(Saved entries)
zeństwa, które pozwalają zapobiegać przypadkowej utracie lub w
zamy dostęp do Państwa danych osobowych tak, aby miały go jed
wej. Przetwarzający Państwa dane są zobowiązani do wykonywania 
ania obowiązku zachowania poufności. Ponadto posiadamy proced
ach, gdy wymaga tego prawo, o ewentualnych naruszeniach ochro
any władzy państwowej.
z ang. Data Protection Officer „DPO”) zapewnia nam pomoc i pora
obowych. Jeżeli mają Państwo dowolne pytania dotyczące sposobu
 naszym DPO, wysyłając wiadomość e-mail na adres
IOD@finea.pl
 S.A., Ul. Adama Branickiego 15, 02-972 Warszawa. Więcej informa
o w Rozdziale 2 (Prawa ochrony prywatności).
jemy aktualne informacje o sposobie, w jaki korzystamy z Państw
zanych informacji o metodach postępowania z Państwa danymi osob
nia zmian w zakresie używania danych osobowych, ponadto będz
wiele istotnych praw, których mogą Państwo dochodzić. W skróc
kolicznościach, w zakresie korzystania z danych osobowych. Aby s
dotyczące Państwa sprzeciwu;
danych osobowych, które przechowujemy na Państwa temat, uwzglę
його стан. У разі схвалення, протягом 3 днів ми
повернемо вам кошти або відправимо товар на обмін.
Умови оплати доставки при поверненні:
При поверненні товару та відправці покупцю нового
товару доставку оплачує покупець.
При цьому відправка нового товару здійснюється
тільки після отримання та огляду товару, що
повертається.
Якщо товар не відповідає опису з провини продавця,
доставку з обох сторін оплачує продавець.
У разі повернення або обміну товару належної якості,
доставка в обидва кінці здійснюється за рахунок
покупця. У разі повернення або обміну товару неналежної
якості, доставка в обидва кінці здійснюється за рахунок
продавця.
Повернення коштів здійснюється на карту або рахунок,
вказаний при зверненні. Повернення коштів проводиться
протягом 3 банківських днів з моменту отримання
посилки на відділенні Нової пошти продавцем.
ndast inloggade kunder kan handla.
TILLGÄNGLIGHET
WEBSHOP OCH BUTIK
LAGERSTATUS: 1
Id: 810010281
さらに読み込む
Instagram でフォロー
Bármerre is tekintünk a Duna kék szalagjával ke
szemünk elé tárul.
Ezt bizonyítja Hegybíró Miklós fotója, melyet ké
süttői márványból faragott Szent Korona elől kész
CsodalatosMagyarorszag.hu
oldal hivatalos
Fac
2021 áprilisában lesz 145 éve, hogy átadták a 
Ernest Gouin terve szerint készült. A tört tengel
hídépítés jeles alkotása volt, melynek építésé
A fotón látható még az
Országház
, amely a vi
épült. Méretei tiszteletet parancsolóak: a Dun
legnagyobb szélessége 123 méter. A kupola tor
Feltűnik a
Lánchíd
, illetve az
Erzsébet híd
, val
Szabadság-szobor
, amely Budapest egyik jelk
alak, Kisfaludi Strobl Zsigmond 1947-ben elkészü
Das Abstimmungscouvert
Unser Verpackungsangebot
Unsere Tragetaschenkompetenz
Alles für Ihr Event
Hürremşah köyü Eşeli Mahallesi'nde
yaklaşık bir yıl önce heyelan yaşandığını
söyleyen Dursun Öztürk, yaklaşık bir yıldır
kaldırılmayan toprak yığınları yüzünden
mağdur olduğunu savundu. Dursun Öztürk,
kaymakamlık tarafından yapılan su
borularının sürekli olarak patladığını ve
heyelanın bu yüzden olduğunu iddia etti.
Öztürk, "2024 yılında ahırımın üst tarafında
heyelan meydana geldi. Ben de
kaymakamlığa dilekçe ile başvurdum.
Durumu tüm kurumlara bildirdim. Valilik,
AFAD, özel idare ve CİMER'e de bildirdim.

**Goal of the exercise**
A verbatim copy of every entry is required.

**Output of the exercise**
zeństwa, które pozwalają zapobiegać przypadkowej utracie lub w
zamy dostęp do Państwa danych osobowych tak, aby miały go jed
wej. Przetwarzający Państwa dane są zobowiązani do wykonywania 
ania obowiązku zachowania poufności. Ponadto posiadamy proced
ach, gdy wymaga tego prawo, o ewentualnych naruszeniach ochro
any władzy państwowej.
z ang. Data Protection Officer „DPO”) zapewnia nam pomoc i pora
obowych. Jeżeli mają Państwo dowolne pytania dotyczące sposobu
 naszym DPO, wysyłając wiadomość e-mail na adres
IOD@finea.pl
 S.A., Ul. Adama Branickiego 15, 02-972 Warszawa. Więcej informa
o w Rozdziale 2 (Prawa ochrony prywatności).
jemy aktualne informacje o sposobie, w jaki korzystamy z Państw
zanych informacji o metodach postępowania z Państwa danymi osob
nia zmian w zakresie używania danych osobowych, ponadto będz
wiele istotnych praw, których mogą Państwo dochodzić. W skróc
kolicznościach, w zakresie korzystania z danych osobowych. Aby s
dotyczące Państwa sprzeciwu;
danych osobowych, które przechowujemy na Państwa temat, uwzglę
його стан. У разі схвалення, протягом 3 днів ми
повернемо вам кошти або відправимо товар на обмін.
Умови оплати доставки при поверненні:
При поверненні товару та відправці покупцю нового
товару доставку оплачує покупець.
При цьому відправка нового товару здійснюється
тільки після отримання та огляду товару, що
повертається.
Якщо товар не відповідає опису з провини продавця,
доставку з обох сторін оплачує продавець.
У разі повернення або обміну товару належної якості,
доставка в обидва кінці здійснюється за рахунок
покупця. У разі повернення або обміну товару неналежної
якості, доставка в обидва кінці здійснюється за рахунок
продавця.
Повернення коштів здійснюється на карту або рахунок,
вказаний при зверненні. Повернення коштів проводиться
протягом 3 банківських днів з моменту отримання
посилки на відділенні Нової пошти продавцем.
ndast inloggade kunder kan handla.
TILLGÄNGLIGHET
WEBSHOP OCH BUTIK
LAGERSTATUS: 1
Id: 810010281
さらに読み込む
Instagram でフォロー
Bármerre is tekintünk a Duna kék szalagjával ke
szemünk elé tárul.
Ezt bizonyítja Hegybíró Miklós fotója, melyet ké
süttői márványból faragott Szent Korona elől kész
CsodalatosMagyarorszag.hu
oldal hivatalos
Fac
2021 áprilisában lesz 145 éve, hogy átadták a 
Ernest Gouin terve szerint készült. A tört tengel
hídépítés jeles alkotása volt, melynek építésé
A fotón látható még az
Országház
, amely a vi
épült. Méretei tiszteletet parancsolóak: a Dun
legnagyobb szélessége 123 méter. A kupola tor
Feltűnik a
Lánchíd
, illetve az
Erzsébet híd
, val
Szabadság-szobor
, amely Budapest egyik jelk
alak, Kisfaludi Strobl Zsigmond 1947-ben elkészü
Das Abstimmungscouvert
Unser Verpackungsangebot
Unsere Tragetaschenkompetenz
Alles für Ihr Event
Hürremşah köyü Eşeli Mahallesi'nde
yaklaşık bir yıl önce heyelan yaşandığını
söyleyen Dursun Öztürk, yaklaşık bir yıldır
kaldırılmayan toprak yığınları yüzünden
mağdur olduğunu savundu. Dursun Öztürk,
kaymakamlık tarafından yapılan su
borularının sürekli olarak patladığını ve
heyelanın bu yüzden olduğunu iddia etti.
Öztürk, "2024 yılında ahırımın üst tarafında
heyelan meydana geldi. Ben de
kaymakamlığa dilekçe ile başvurdum.
Durumu tüm kurumlara bildirdim. Valilik,
AFAD, özel idare ve CİMER'e de bildirdim.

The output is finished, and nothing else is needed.